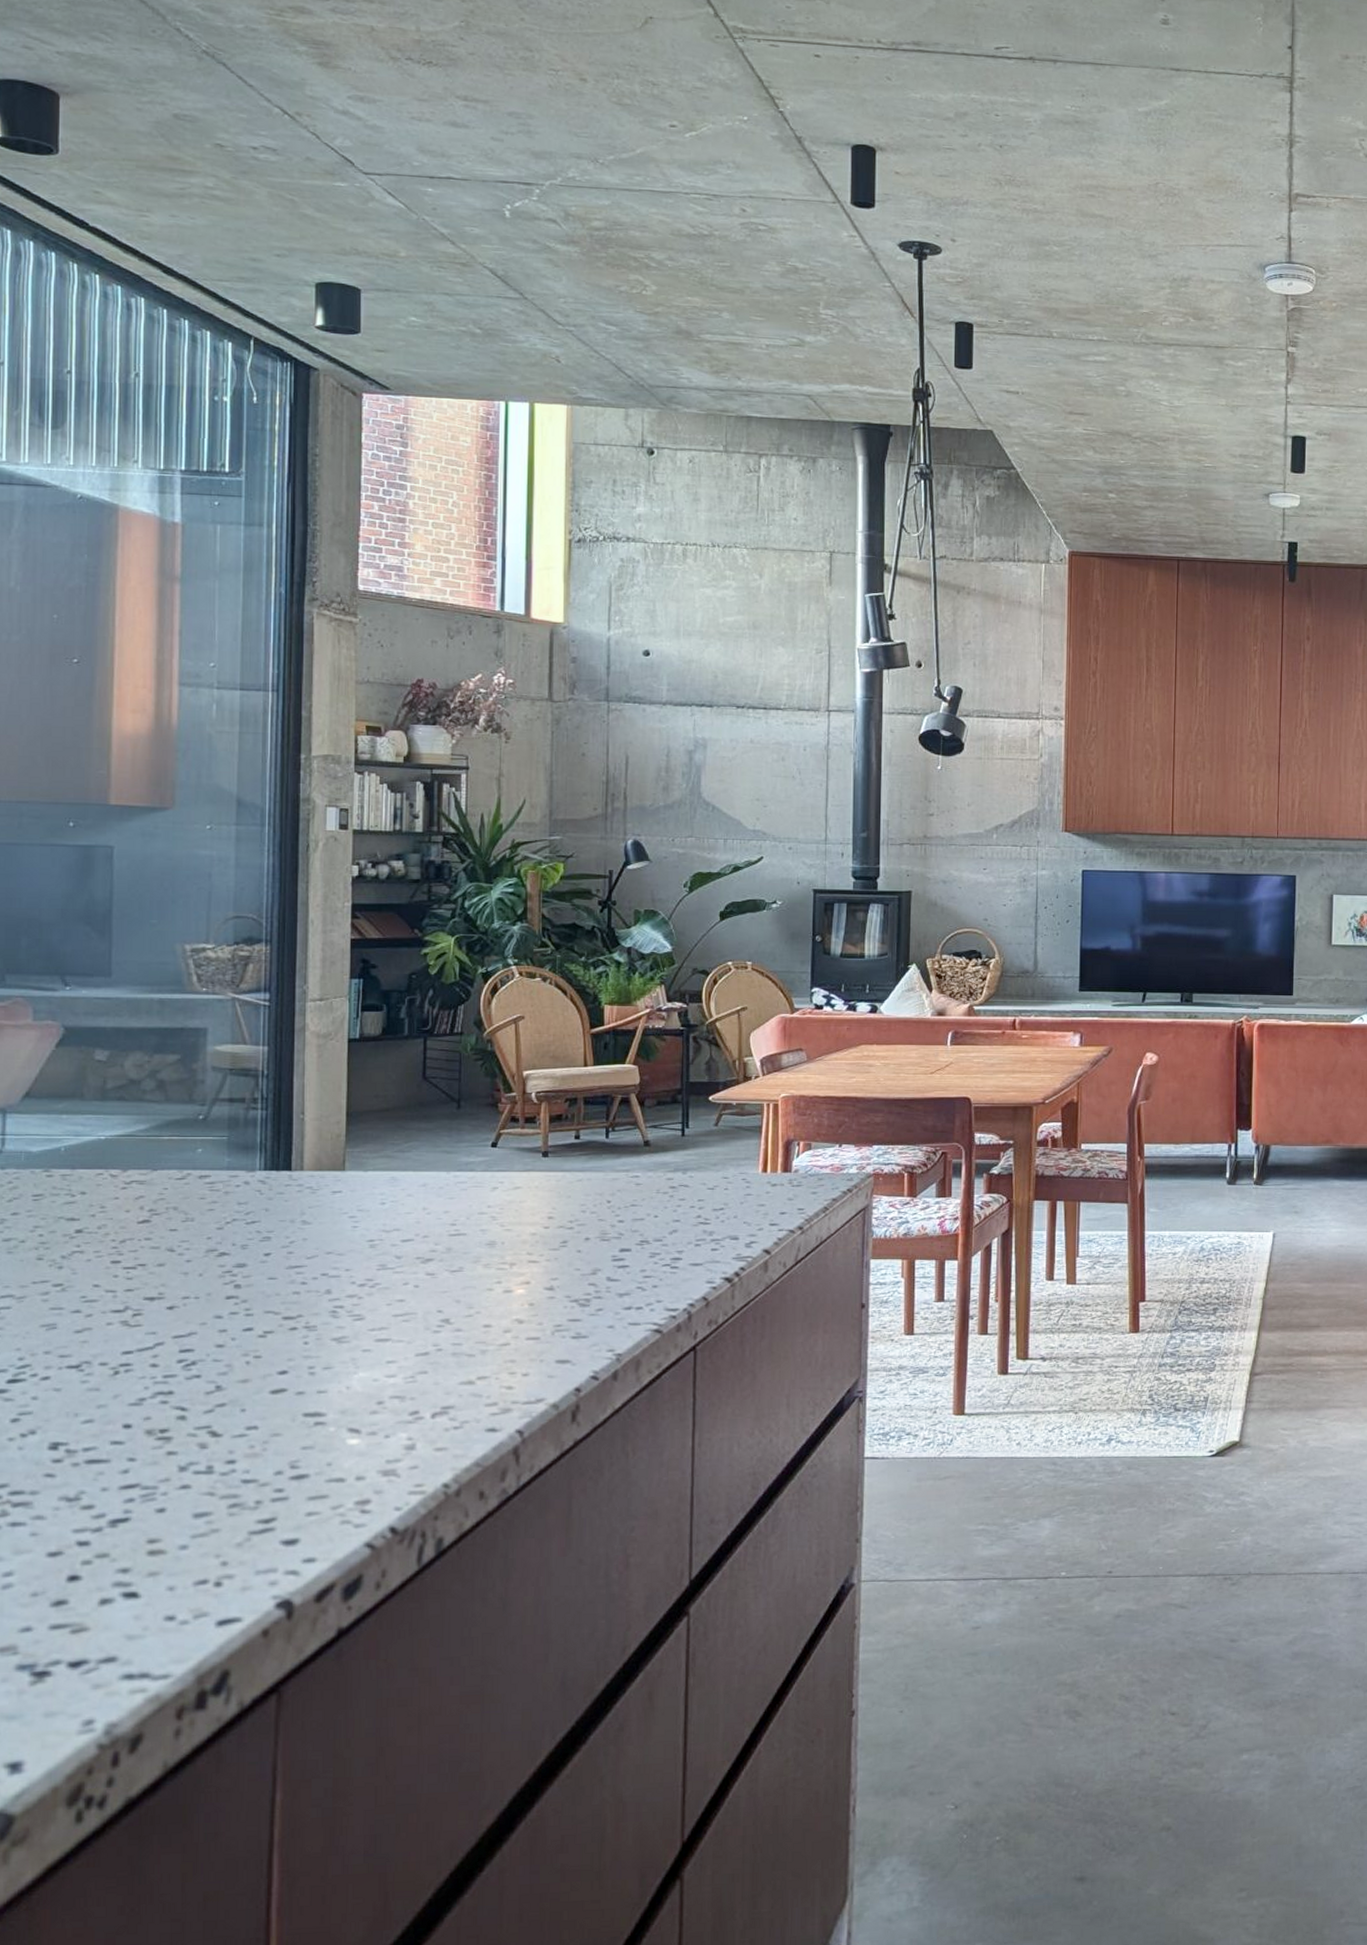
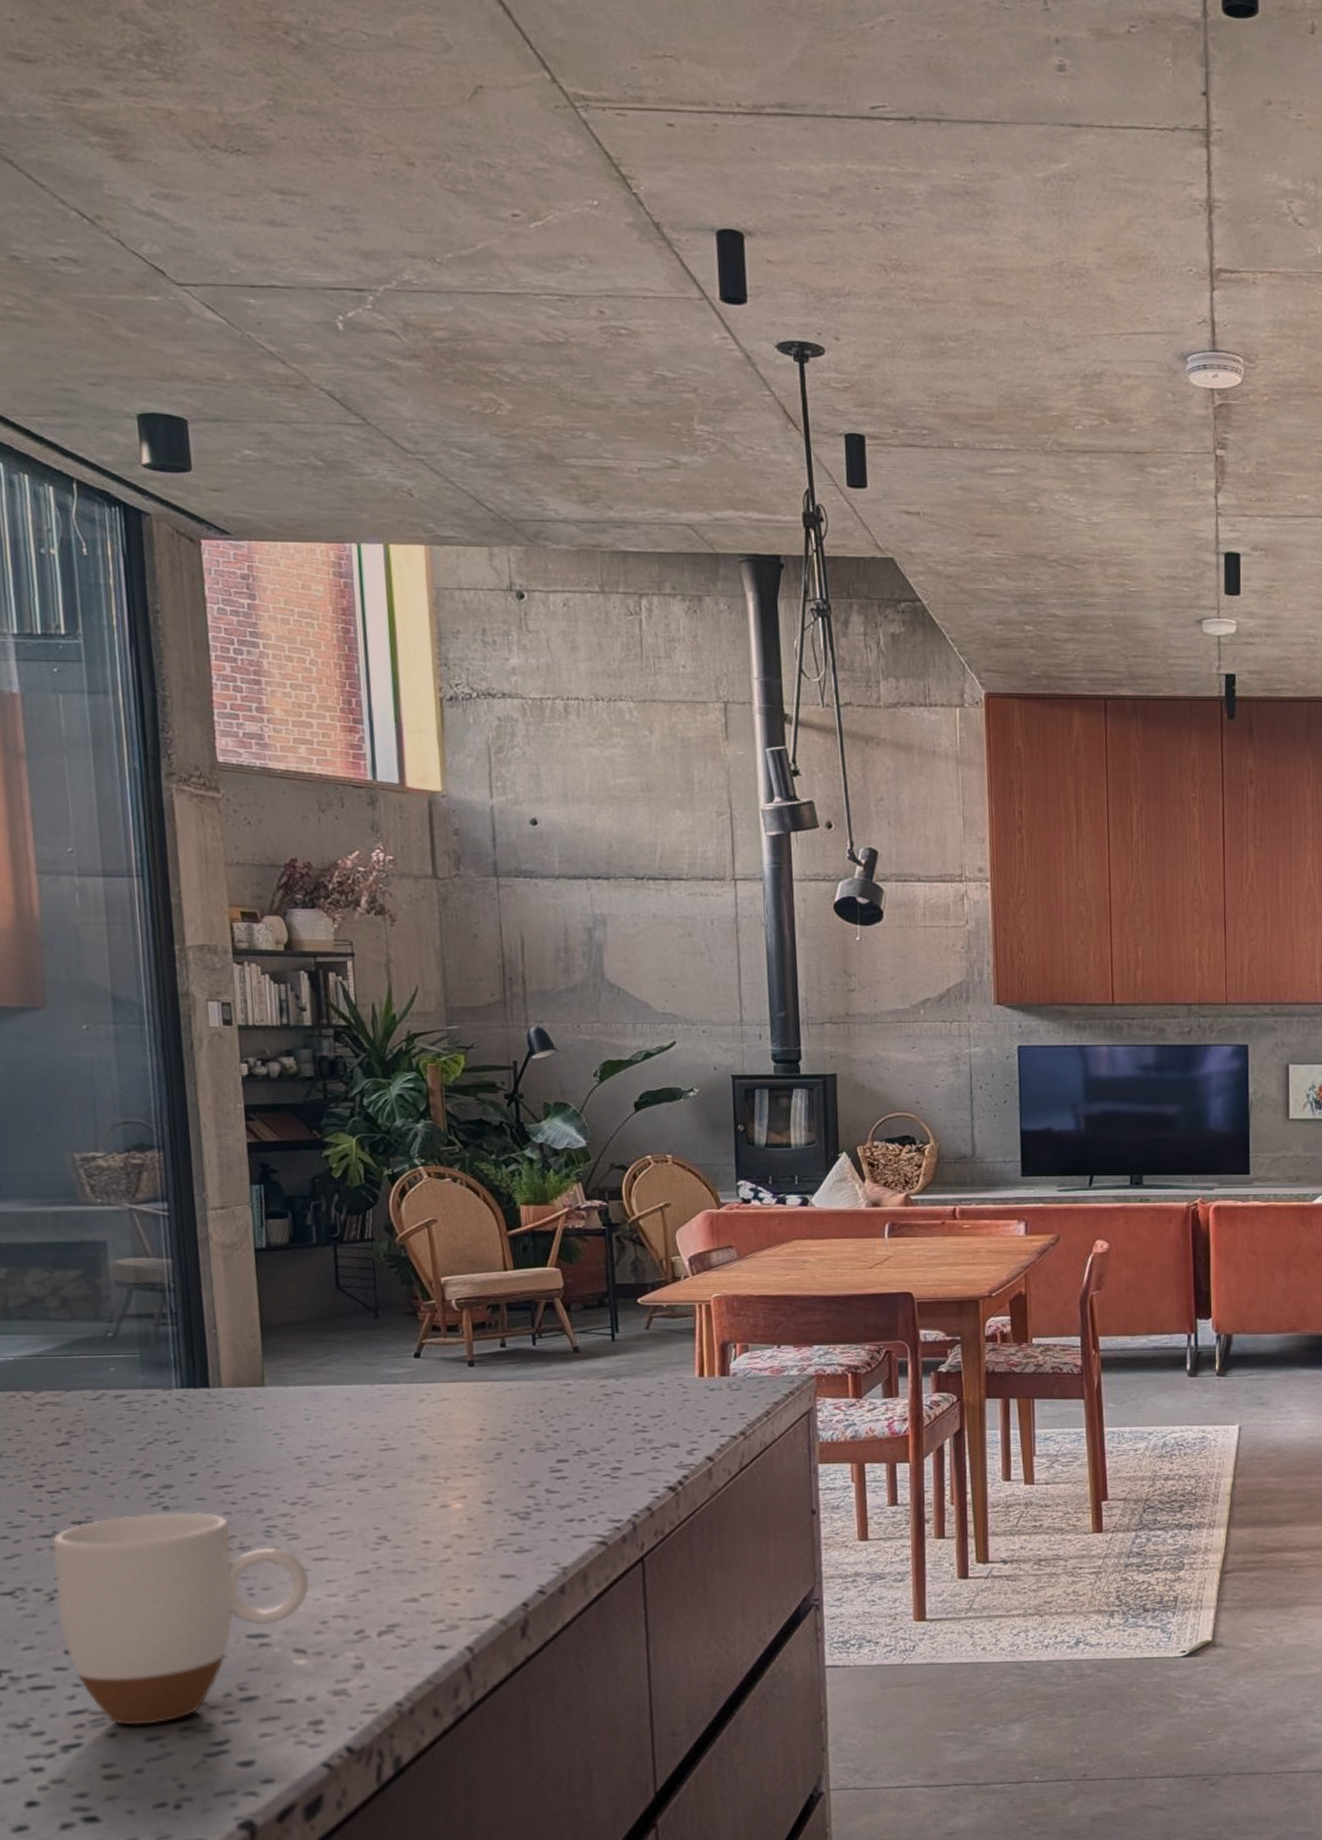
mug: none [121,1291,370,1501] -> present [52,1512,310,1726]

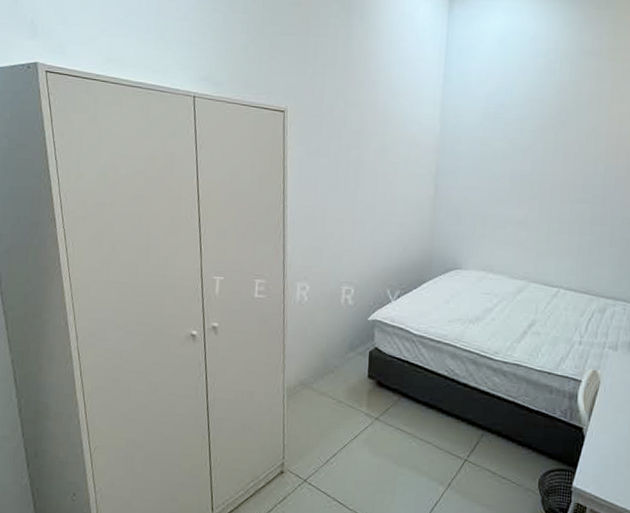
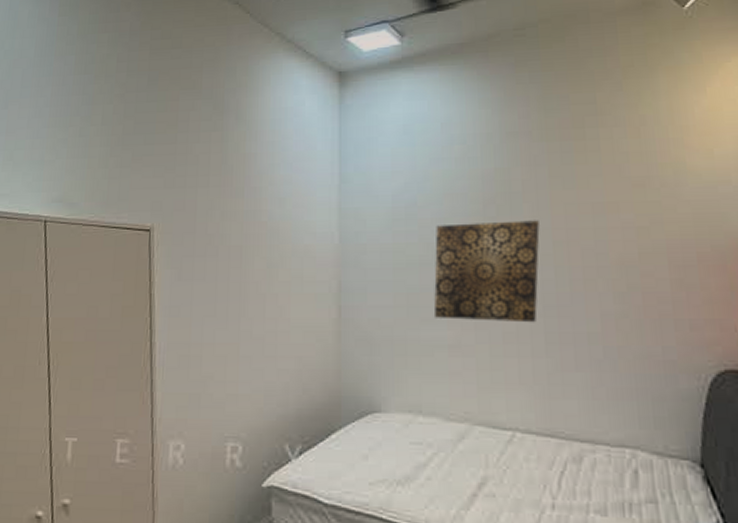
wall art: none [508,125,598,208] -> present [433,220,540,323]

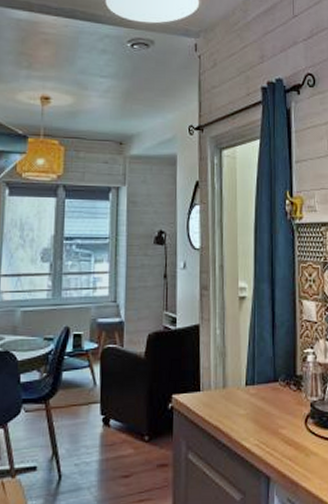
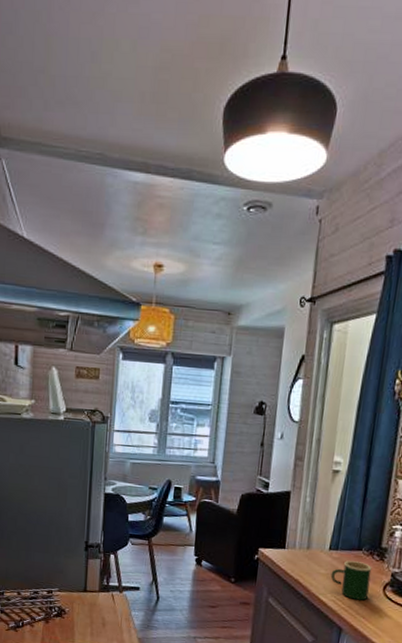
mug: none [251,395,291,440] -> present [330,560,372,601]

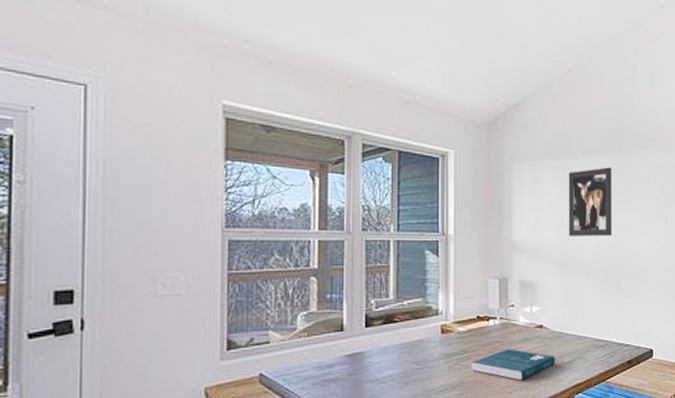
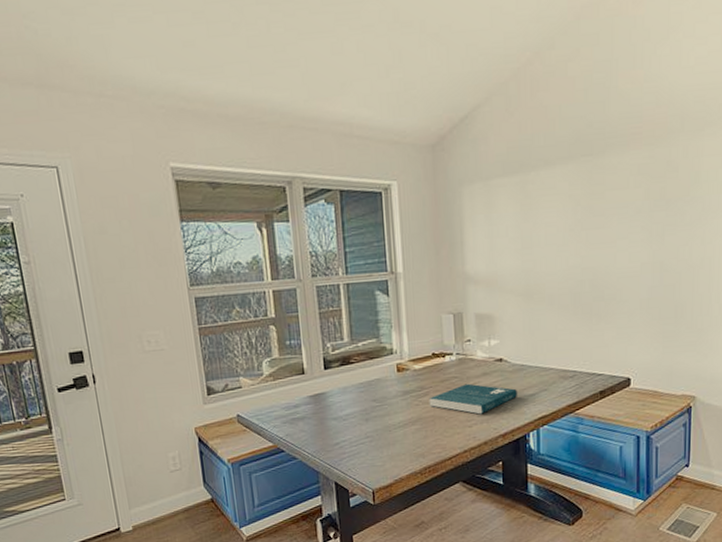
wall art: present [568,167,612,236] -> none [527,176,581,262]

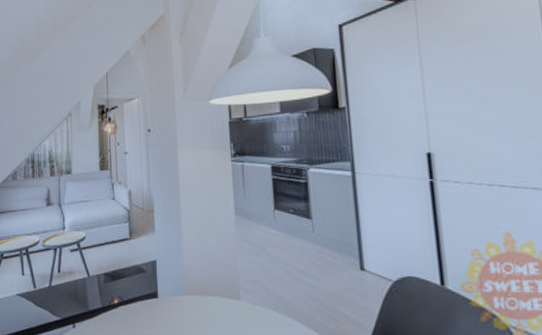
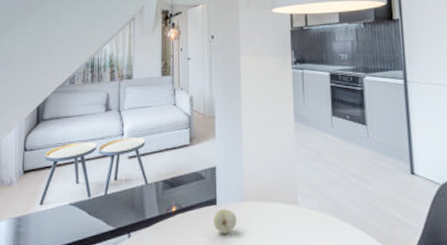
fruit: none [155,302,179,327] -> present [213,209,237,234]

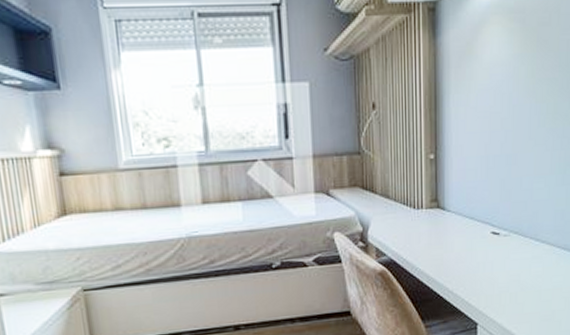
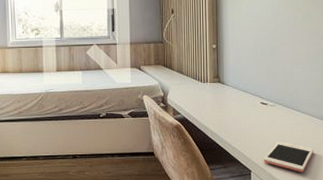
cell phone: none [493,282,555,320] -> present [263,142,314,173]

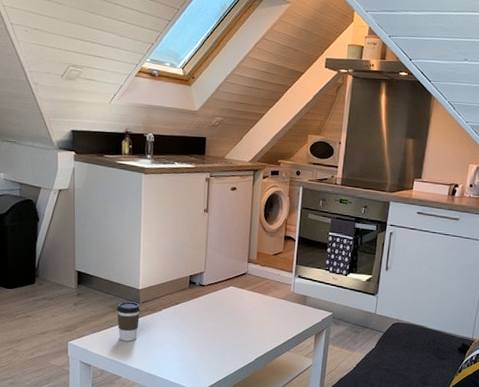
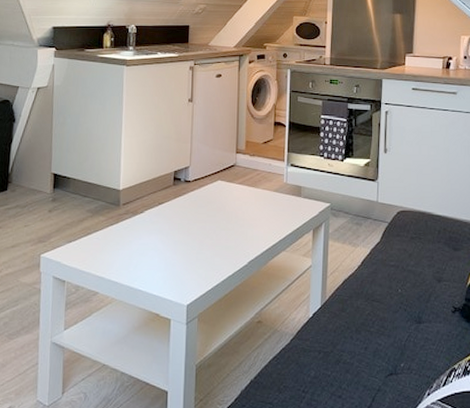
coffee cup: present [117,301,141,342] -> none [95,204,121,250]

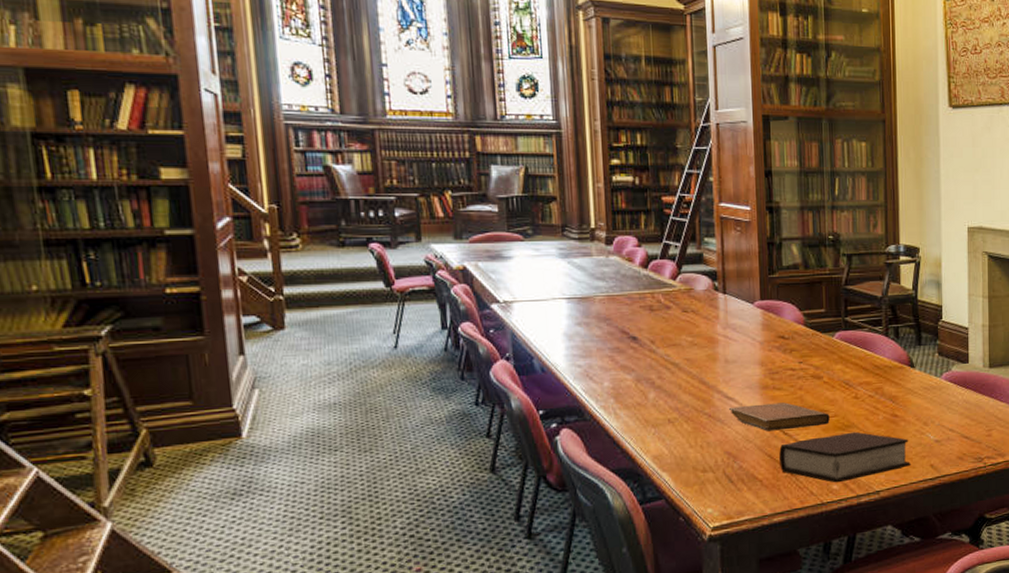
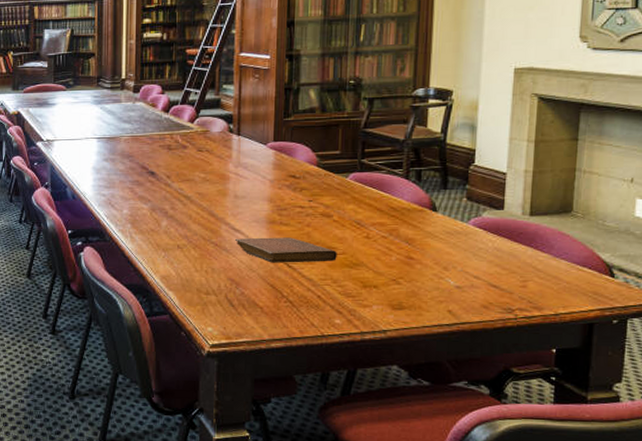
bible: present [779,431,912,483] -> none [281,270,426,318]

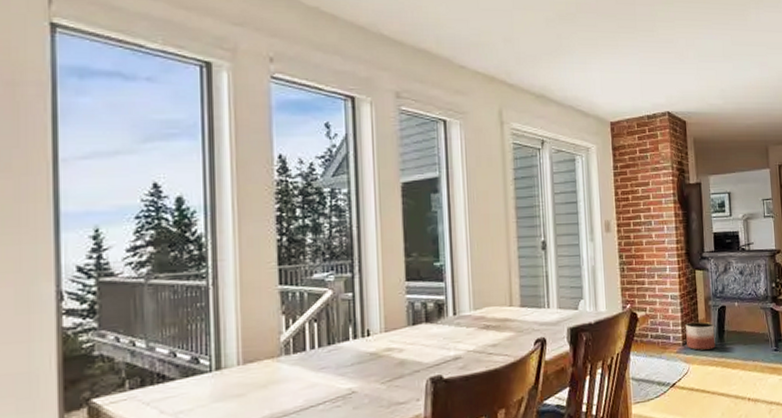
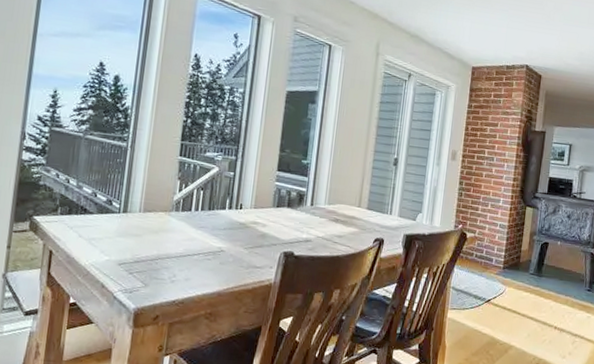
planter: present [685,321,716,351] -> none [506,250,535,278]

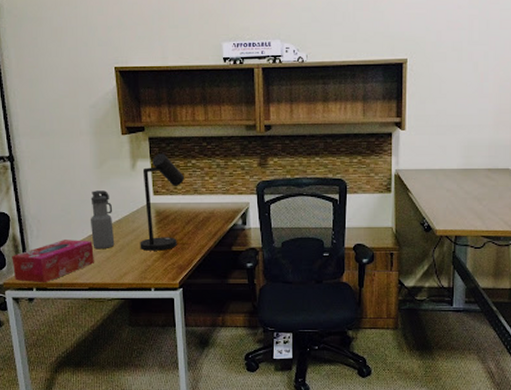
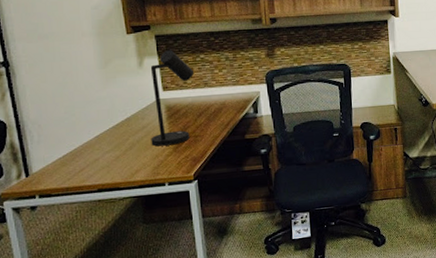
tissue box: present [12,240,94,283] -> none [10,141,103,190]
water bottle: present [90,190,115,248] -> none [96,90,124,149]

= = =

**ASSIGNMENT**
Word for word, give again the lines from the line with "planter: present [685,321,716,351]" through the end of the records above, with both ends included and the pictures left out.

**RESULT FOR THIS EXERCISE**
planter: present [685,321,716,351] -> none [506,250,535,278]

tissue box: present [12,240,94,283] -> none [10,141,103,190]
water bottle: present [90,190,115,248] -> none [96,90,124,149]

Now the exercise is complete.